In their Own Words

 

Motivations to Migrate

Compiled by Prof. Jim Tompkins

Disclaimer:  Prof. Jim Tompkins has compiled the following information for classes he has taught.  He has kindly contributed them for general use.  This information has been gathered from a variety of sources and, while it is free to use, copyright infringements may make it unsuitable for commercial purposes.

Shocked by the debauchery, drunkenness, and gambling along the Ohio River, he couldn’t wait to get to Oregon and the business of conversion. - Rev. Henry Harmon Spalding, 1836

 

Dr. Marcus Whitman, 1836 - His goal was clear and nothing was to stop him. The Indians who went east looking for the Word of God were calling him directly.

 

Narcissa (Prentiss) Whitman, 1836 - She wanted to convert the western American Indians who had asked for the Word of God.

 

Rev. Elkanah Walker, 1838 - Committed, along with his wife, to lives as missionaries, they would go wherever they were assigned. At a meeting of the ABCFM in New York, four newly married couples were told, “You will commence a Pilgrimage ....”

 

Gabriel Brown, 1842 - He had six daughters, five of them of marriageable age when he decided to leave Arkansas. Known as the “Belles of Oregon” not for their beauty, but for their availability, three of them were the first emigrants to marry in Oregon (Adeline age 23, Polly age 16, and Cynthia age 14, each married men who were in the same emigration party as the Browns). They were said to be fair haired if not endowed with titian tresses. Is it any wonder that they were passionately courted, in an almost Eveless Eden.

 

Hugh Burns, 1842 - Recruited by Elijah White. He wanted to build a town in Oregon. That town would be Multnomah City. It would fail, but is today part of West Linn. Medorem Crawford, 1842 - Recruited to assist in bringing Thomas McKay’s sons Alexander and John to Oregon after their schooling in the east. Glowing descriptions of Oregon’s “rich soil, mild climate, and beautiful scenery” made Crawford a willing participant.

 

Asa Lawrence Lovejoy, 1842 - His health was impaired by the malaria epidemic of the Missouri bottom lands, so he came to Oregon for his health.

 

Dr. Elijah White, 1842 - He became disenchanted with the Methodist Mission and had returned east in 1840 on the Lausanne. He saw the appointment as sub-Indian agent to Oregon as excuse to return. He saw the need to populate Oregon with non-missionaries. He also saw an opportunity to be in charge. He spent much of 1841 and 1842 organizing religious groups to go

to Oregon with him. Regulations were created to filter out possible trouble-makers.

 

“Twelve months ago I labored to advance - now I struggle harder to retain my position. This state of things created much discontent and restlessness among a people who had for many generations been nomadic, and had been taught by the example of their ancestors to seek a home in a ‘new country’ as a sure way of bettering their condition.” - Jesse Applegate, 1843, a

reference to the deepening depression that began in 1839 and caused farm produce products to decline in price and markets along the frontier to dry up. Wheat cost 50¢ a bushel to grow and sold for 25¢. In 1839 hogs sold for $4.20 per hundred weight. In 1842 it was below a dollar. Buyers were near impossible to find. Jesse sold a steamboat load of bacon and lard for $100. The

curing salt had cost him $150. The steamboat used the bacon for fuel.

Excerpted data:
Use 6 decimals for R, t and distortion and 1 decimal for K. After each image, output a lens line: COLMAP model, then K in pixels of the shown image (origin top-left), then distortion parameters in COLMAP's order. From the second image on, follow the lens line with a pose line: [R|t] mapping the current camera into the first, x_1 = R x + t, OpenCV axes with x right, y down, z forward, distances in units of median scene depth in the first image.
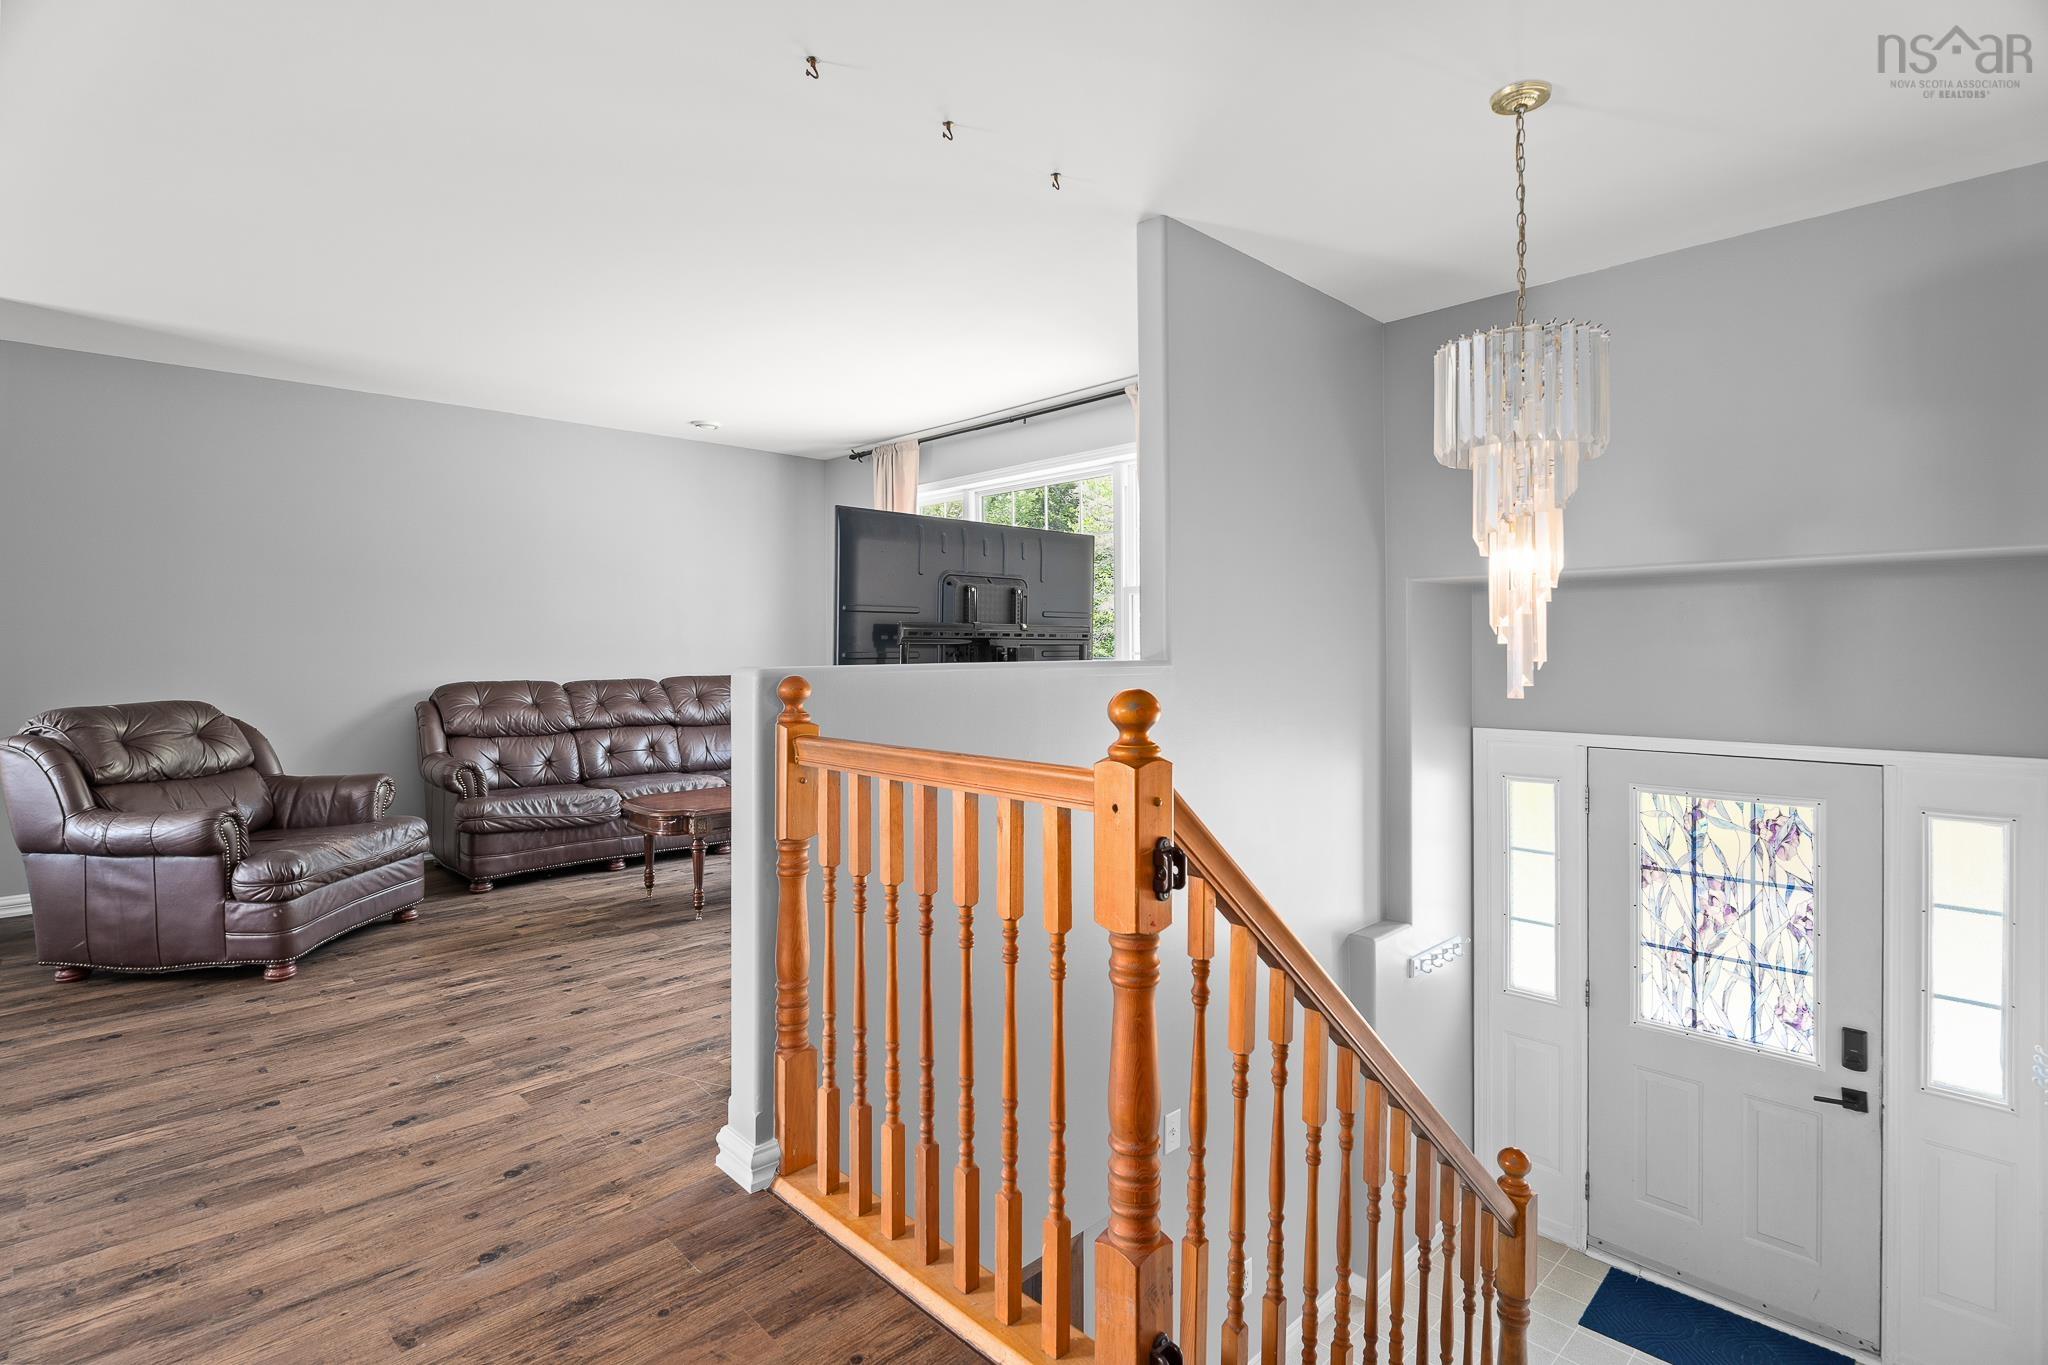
lens RADIAL K [[987.4, 0, 1013.3], [0, 987.4, 647.9], [0, 0, 1]] dist [-0.003300, -0.001895]
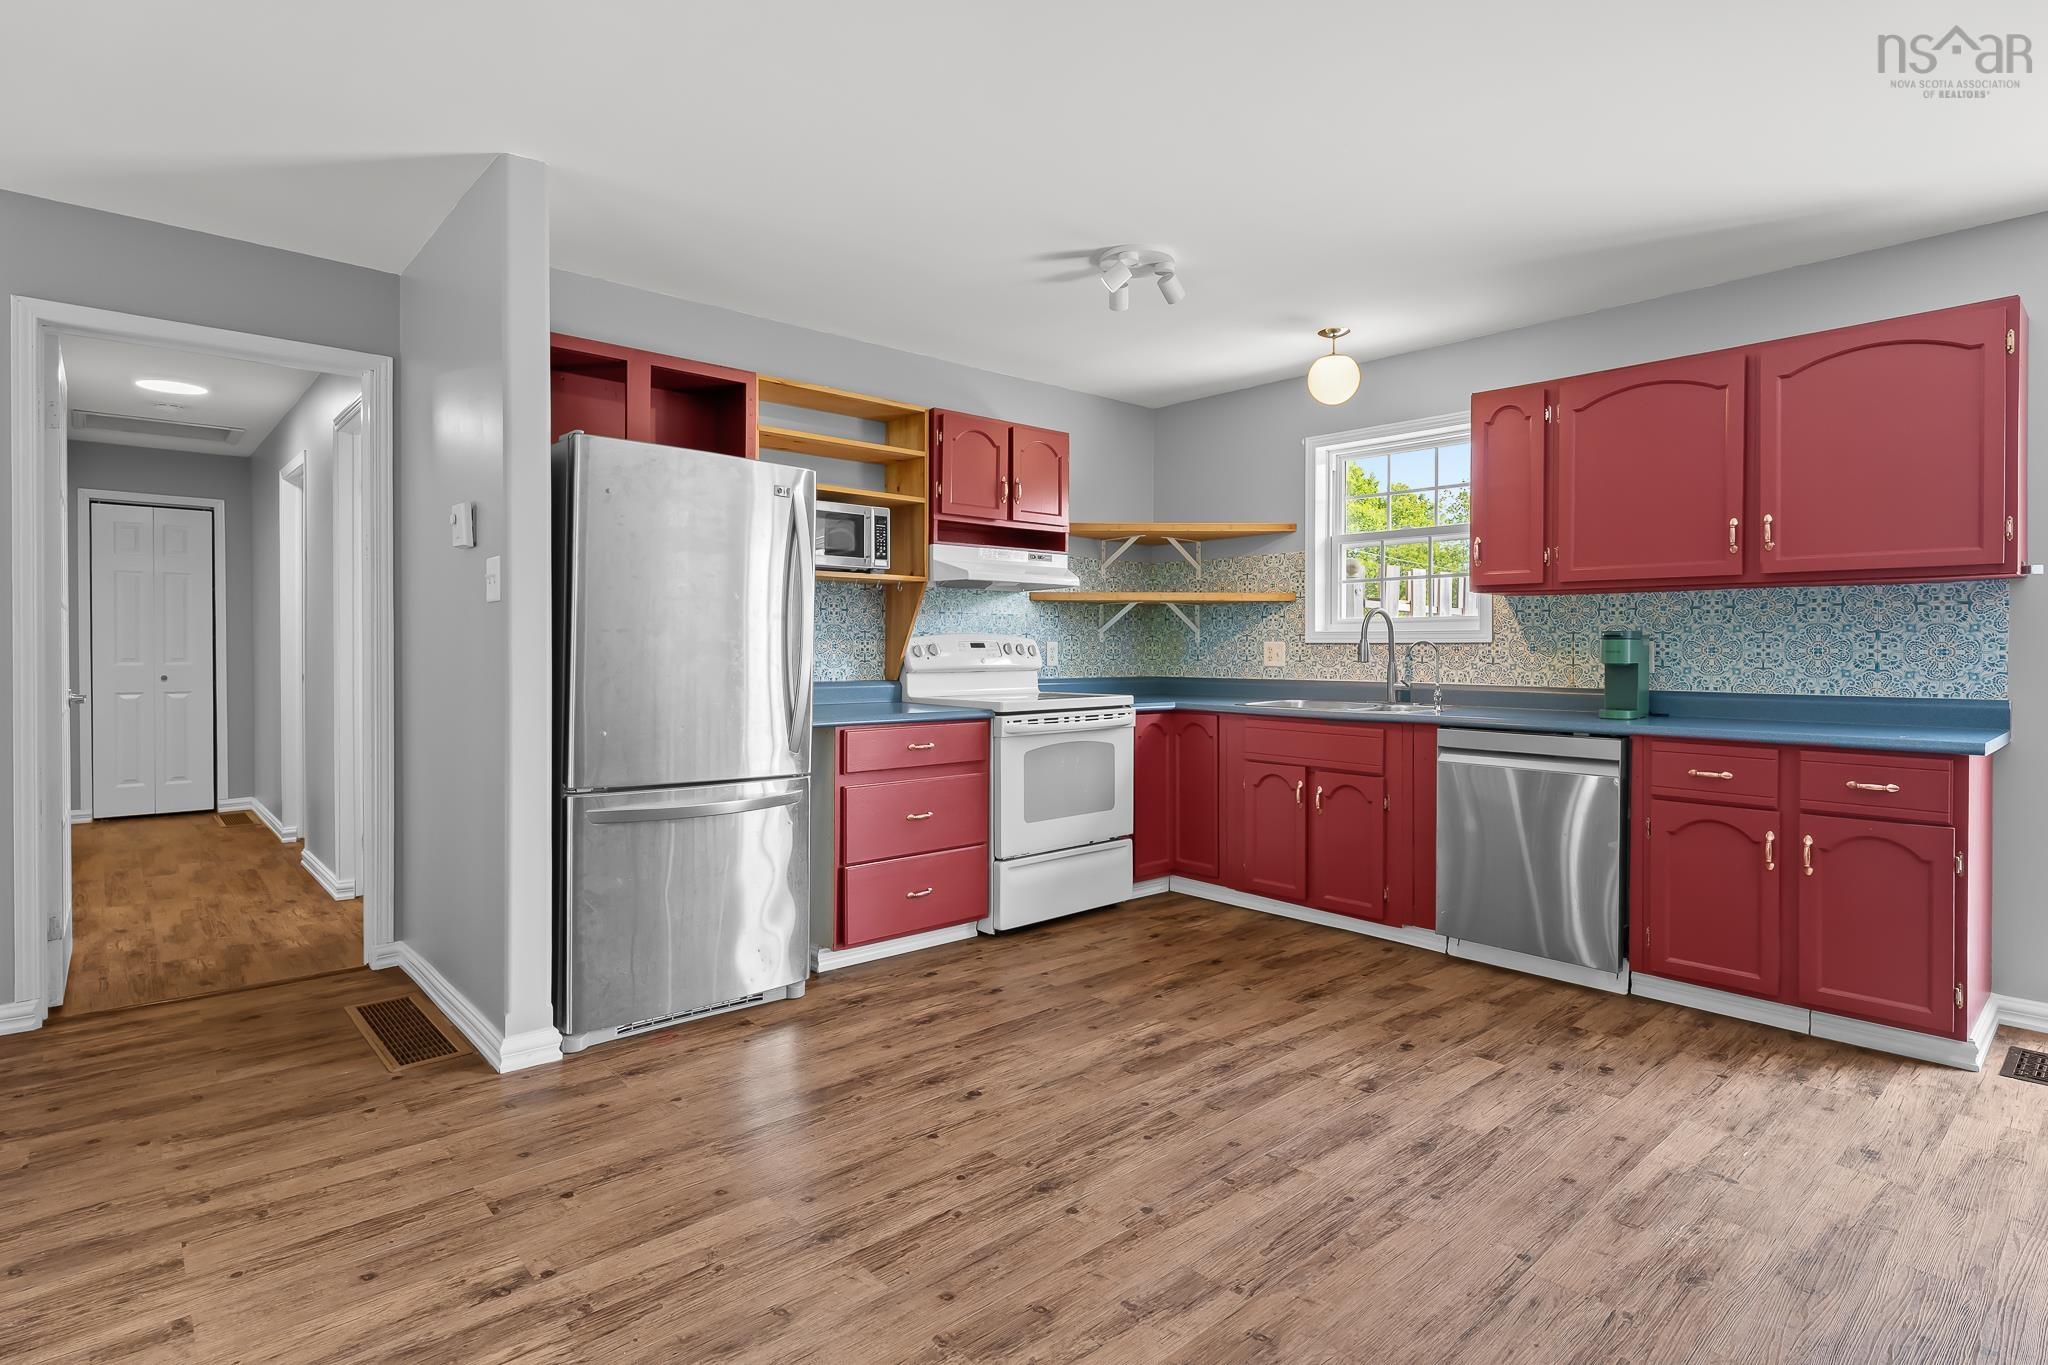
lens RADIAL K [[1022.1, 0, 1020.2], [0, 1022.1, 656.7], [0, 0, 1]] dist [-0.000653, 0.001126]
pose [[-0.999551, 0.001417, 0.029916, -0.678011], [0.001713, 0.999950, 0.009858, 0.004498], [-0.029900, 0.009904, -0.999504, 0.905663]]
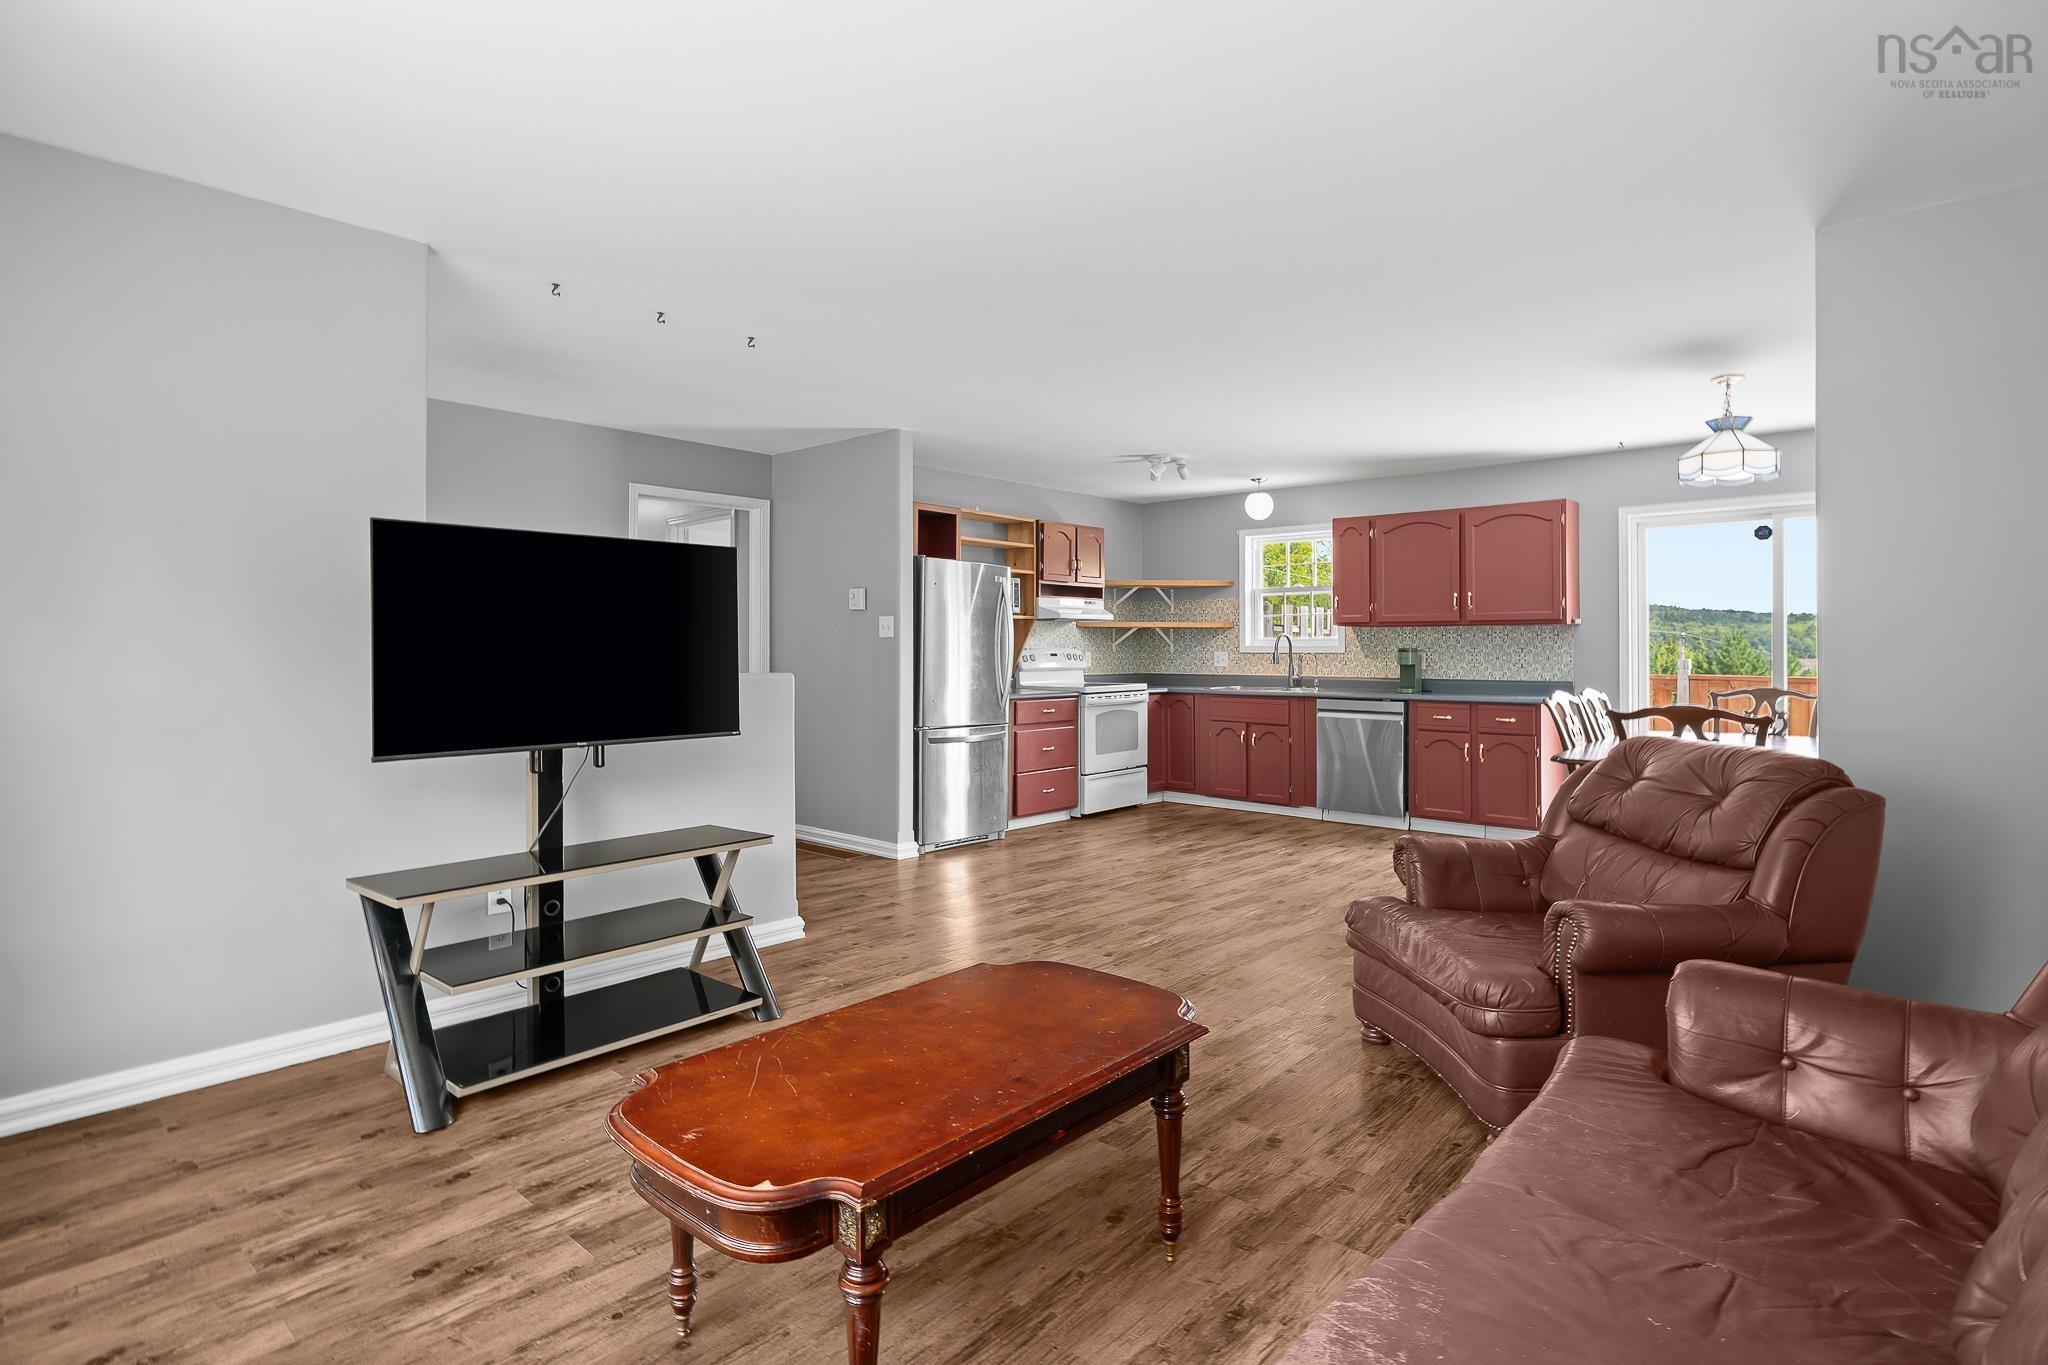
lens RADIAL K [[1028.7, 0, 1018.8], [0, 1028.7, 636.2], [0, 0, 1]] dist [-0.001796, -0.000005]
pose [[-0.996734, 0.003718, -0.080669, -0.332888], [0.004423, 0.999954, -0.008560, -0.018964], [0.080634, -0.008889, -0.996704, 1.801815]]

Exercise instructions:
a) Translate this sentence from the passage on motivations to migrate into French: "His health was impaired by the malaria epidemic of the Missouri bottom lands, so he came to Oregon for his health."
b) Carry on the passage on motivations to migrate, beginning after its final sentence, "The steamboat used the bacon for fuel."
The entries are separate from the passage on motivations to migrate.

Outputs by task:
a) Sa santé avait été altérée par l'épidémie de paludisme des basses terres du Missouri ; il vint donc en Oregon pour sa santé.

b)
 

Peter Hardeman Burnett, 1843 - As a store keeper along the Missouri River he depended upon the farm trade. When his business started to fail he sold all of his stock and property and lived frugally to try to pay off the interest on his debt. He became a lawyer, but still had a considerable debt. He was afraid his wife would die of fragile health, made worse by hard winter of 1842, and he would be left with six children. He read about a bill in Congress that proposed to donate land to anyone emigrating to Oregon. By his interpretation of the bill he could 640 acres for himself and 160 acres for each of his children totaling 1600 acres. The land would be worth enough to pay off his debts. An agreement with his creditors said, “Take what may be necessary for the trip, leave us what you can spare, and pay us the balance when you can do so.”

 

Peter Burnett was forming party in spring of 1843 in Platte Co, MO. One grand objective was to obtain a donation of land in the country, “if it was worth staying in.” Burnett was to colonize Oregon and take possession for the US. “I never heard that the government desired to colonize. It was all a private movement and we came of our own responsibility. We had not any assurance

that the Government would assist or protect us in any manner. Fremont Company which fell in after us I understood was employed by the Government.” - Nineveh Ford, 1843

 

Rev. David Lenox, 1843 - Timber was $5 an acre. His partially cleared land was not enough to support a growing family. When Peter Burnett spoke outside his store, Lenox was the first to sign his book.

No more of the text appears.